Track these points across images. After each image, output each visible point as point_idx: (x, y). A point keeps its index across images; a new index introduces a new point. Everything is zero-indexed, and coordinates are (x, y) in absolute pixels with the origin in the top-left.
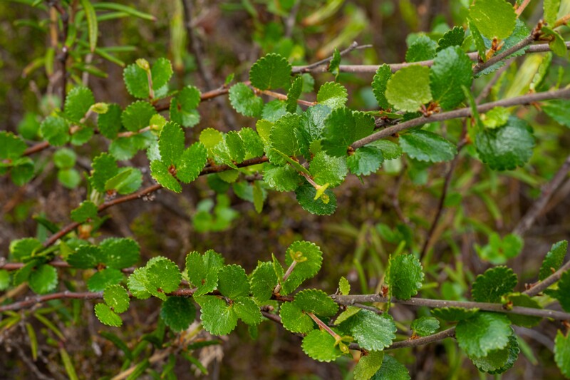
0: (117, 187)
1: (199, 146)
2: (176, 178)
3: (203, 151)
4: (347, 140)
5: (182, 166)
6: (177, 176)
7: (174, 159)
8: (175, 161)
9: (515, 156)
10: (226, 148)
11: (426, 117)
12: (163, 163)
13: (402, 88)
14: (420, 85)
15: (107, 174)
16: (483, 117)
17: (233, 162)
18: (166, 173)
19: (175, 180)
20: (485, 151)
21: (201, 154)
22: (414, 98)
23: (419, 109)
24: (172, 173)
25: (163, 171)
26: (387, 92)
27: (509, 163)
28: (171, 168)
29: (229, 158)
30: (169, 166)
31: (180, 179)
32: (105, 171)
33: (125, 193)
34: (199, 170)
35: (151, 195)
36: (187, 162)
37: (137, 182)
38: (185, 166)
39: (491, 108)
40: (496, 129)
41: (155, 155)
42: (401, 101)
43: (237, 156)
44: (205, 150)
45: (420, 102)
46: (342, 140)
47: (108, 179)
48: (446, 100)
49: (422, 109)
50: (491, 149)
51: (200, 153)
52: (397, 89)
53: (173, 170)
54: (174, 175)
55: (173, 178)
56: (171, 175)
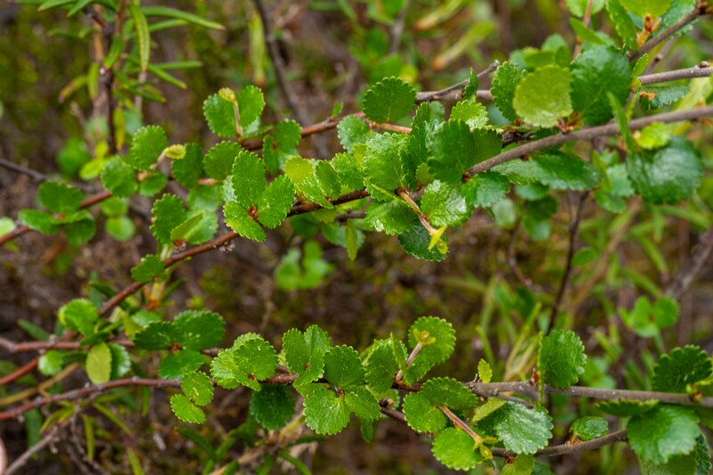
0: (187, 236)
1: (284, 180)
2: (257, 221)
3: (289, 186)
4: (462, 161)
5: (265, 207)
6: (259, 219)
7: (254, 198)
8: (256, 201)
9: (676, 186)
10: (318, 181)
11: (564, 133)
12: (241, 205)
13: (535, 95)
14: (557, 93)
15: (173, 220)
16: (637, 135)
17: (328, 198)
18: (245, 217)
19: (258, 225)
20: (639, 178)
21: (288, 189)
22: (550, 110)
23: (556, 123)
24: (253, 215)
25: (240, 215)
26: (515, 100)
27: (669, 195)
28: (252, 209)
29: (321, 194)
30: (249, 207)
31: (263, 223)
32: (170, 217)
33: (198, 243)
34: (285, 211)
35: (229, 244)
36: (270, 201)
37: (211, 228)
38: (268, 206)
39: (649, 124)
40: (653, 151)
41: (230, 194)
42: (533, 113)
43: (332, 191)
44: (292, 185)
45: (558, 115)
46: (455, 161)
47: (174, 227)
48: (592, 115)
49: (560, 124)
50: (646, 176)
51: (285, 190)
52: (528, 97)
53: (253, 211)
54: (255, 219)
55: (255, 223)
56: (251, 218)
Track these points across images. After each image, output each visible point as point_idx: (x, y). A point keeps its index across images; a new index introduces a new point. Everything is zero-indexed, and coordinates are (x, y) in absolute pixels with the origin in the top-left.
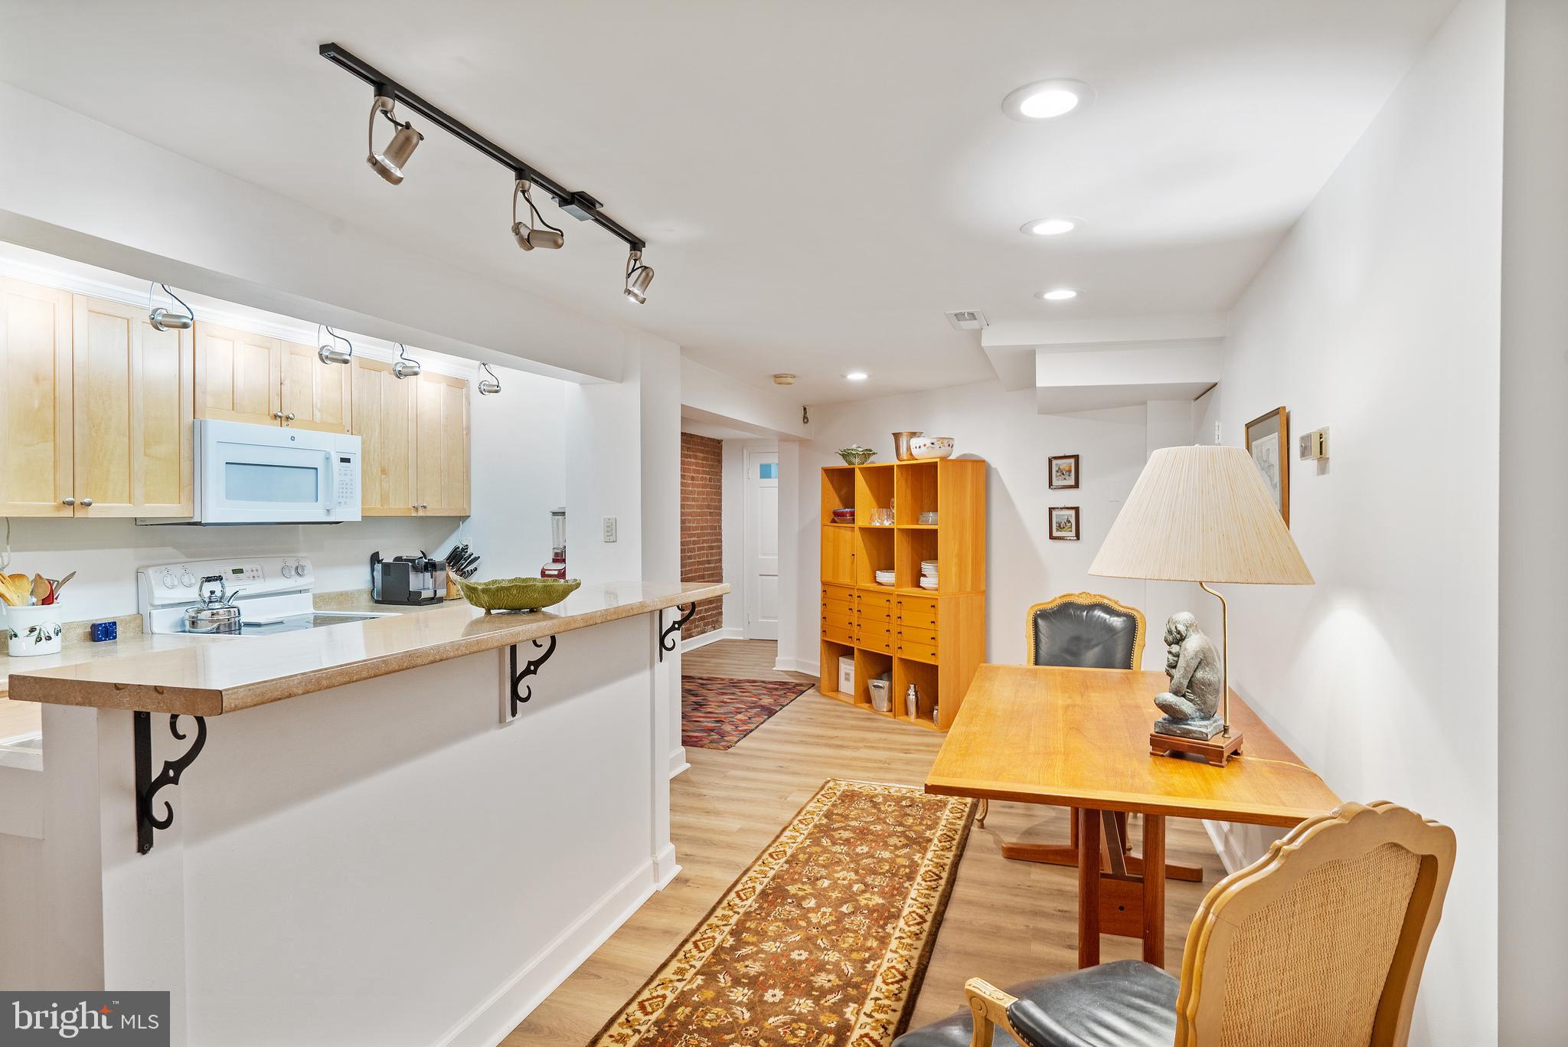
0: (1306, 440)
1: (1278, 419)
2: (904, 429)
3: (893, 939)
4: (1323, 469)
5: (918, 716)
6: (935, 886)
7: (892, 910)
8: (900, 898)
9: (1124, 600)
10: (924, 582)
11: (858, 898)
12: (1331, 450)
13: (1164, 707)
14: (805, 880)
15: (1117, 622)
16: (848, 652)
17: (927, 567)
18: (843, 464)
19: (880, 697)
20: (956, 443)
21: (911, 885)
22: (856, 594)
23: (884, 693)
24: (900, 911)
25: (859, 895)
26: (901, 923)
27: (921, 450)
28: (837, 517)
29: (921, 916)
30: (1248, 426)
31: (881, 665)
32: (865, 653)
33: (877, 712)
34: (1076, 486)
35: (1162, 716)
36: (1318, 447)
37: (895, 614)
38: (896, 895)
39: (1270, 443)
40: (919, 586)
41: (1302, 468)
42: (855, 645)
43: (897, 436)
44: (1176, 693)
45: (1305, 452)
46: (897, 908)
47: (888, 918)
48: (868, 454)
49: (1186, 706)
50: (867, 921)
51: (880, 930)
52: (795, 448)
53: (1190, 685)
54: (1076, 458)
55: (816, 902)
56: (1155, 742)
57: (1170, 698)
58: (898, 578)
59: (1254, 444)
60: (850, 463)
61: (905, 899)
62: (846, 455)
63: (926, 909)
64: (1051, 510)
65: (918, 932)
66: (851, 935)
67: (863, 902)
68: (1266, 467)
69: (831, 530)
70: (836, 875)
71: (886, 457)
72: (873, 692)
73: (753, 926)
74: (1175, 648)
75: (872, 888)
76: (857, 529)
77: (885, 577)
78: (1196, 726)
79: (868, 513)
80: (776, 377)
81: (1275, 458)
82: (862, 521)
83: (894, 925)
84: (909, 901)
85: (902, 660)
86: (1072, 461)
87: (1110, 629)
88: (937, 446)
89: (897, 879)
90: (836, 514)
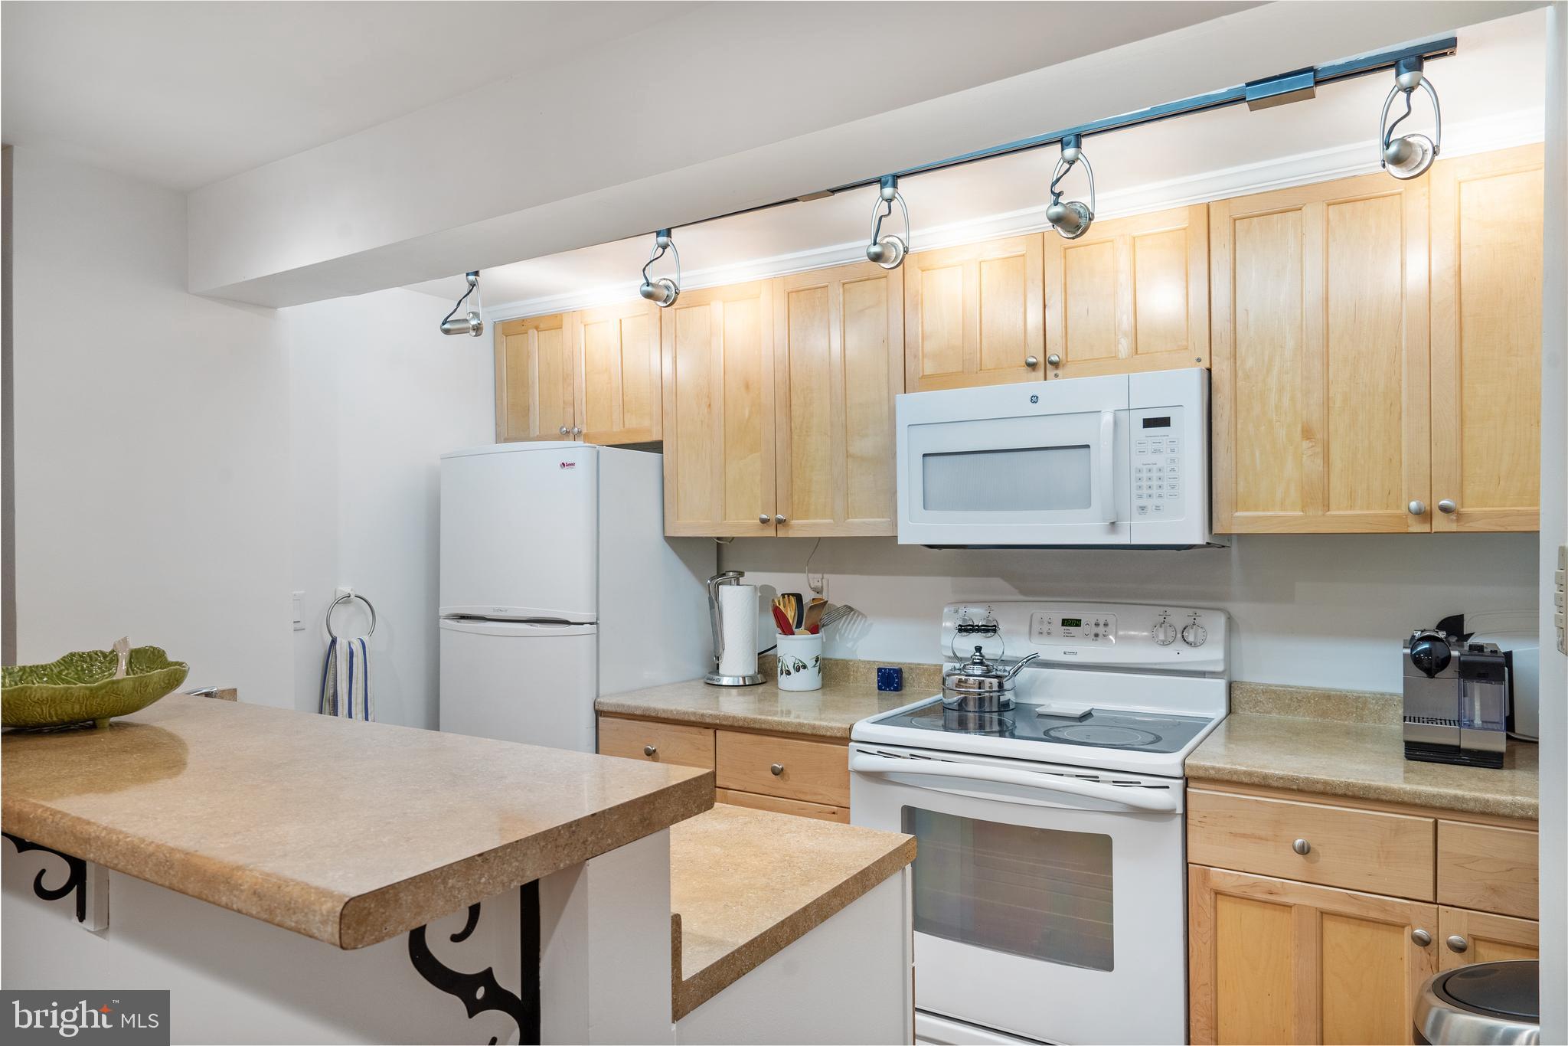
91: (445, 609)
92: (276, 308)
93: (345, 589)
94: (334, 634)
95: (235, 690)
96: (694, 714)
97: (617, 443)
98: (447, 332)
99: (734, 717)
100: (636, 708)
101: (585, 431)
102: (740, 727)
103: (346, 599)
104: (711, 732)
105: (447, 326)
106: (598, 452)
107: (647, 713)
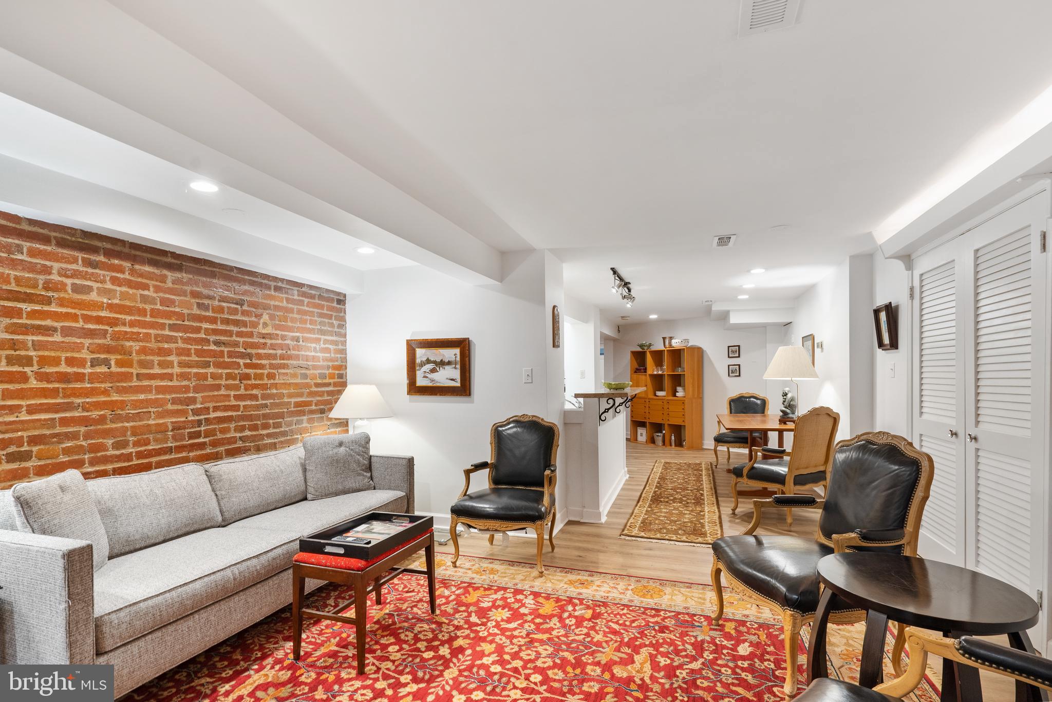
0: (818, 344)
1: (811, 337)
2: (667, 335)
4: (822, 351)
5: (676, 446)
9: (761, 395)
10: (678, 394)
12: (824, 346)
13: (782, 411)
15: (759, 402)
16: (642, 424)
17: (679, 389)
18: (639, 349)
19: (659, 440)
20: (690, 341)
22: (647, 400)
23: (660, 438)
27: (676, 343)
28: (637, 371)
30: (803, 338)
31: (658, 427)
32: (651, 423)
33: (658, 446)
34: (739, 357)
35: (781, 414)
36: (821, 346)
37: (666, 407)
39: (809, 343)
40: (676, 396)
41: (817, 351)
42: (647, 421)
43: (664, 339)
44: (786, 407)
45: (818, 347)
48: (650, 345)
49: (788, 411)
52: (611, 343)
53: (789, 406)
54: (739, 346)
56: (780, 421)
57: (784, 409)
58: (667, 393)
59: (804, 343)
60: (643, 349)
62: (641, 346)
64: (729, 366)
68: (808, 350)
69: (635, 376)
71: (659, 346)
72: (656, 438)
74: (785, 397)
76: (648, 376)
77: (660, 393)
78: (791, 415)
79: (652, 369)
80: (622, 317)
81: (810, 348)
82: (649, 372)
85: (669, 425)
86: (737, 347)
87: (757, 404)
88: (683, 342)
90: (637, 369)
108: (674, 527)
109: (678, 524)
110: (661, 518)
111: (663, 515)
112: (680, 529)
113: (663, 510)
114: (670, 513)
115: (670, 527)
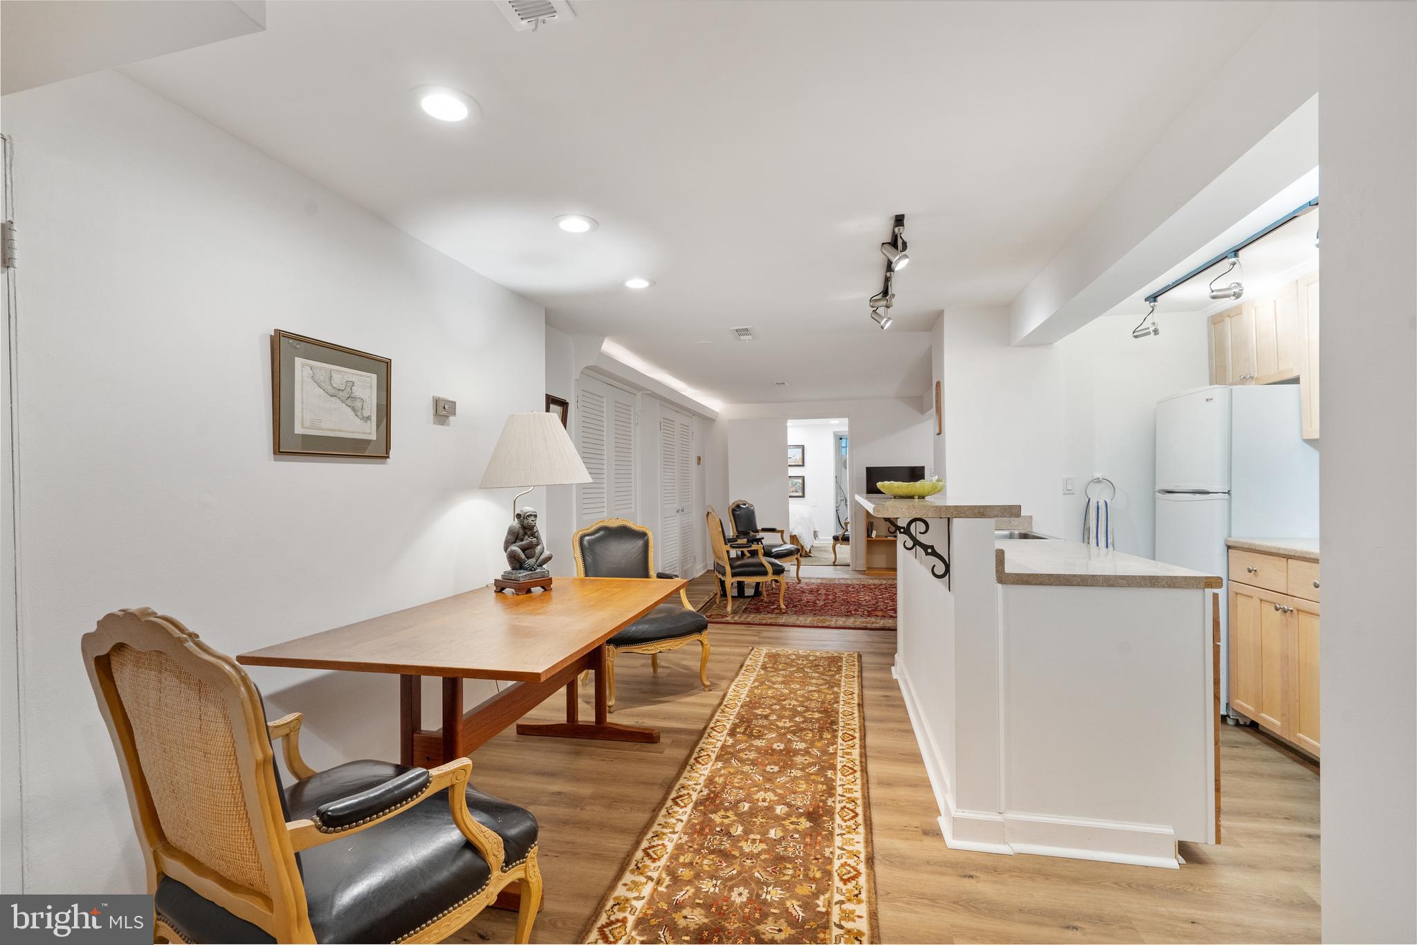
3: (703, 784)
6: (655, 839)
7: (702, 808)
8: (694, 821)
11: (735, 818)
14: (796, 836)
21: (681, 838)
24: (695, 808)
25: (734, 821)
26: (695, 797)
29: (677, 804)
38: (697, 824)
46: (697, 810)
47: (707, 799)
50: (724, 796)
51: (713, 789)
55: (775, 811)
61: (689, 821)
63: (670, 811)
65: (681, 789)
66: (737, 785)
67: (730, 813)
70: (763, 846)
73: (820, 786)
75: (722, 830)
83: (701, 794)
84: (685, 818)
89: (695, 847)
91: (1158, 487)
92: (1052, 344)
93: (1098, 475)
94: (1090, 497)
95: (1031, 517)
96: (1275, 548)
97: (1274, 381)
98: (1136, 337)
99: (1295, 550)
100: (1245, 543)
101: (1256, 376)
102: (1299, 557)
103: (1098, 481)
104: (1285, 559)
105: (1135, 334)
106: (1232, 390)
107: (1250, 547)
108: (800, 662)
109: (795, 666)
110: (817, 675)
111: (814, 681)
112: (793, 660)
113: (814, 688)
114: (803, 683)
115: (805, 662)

§ **TASK ITEM**
Beginning with the first line of the records above, extract each line exactly through the line that holds "12: (163, 163)", both ends included. Omit pictures.

§ **OUTPUT BELOW**
Track these points across images. After each image, output each visible point as point_idx: (x, y). A point keeps its index across images; a new index introduces a new point. Everything is zero-indexed, and coordinates are (x, y) in absolute pixels with the origin in the top-left.
0: (117, 187)
1: (199, 146)
2: (176, 178)
3: (203, 151)
4: (347, 140)
5: (182, 166)
6: (177, 176)
7: (174, 159)
8: (175, 161)
9: (515, 156)
10: (226, 148)
11: (426, 117)
12: (163, 163)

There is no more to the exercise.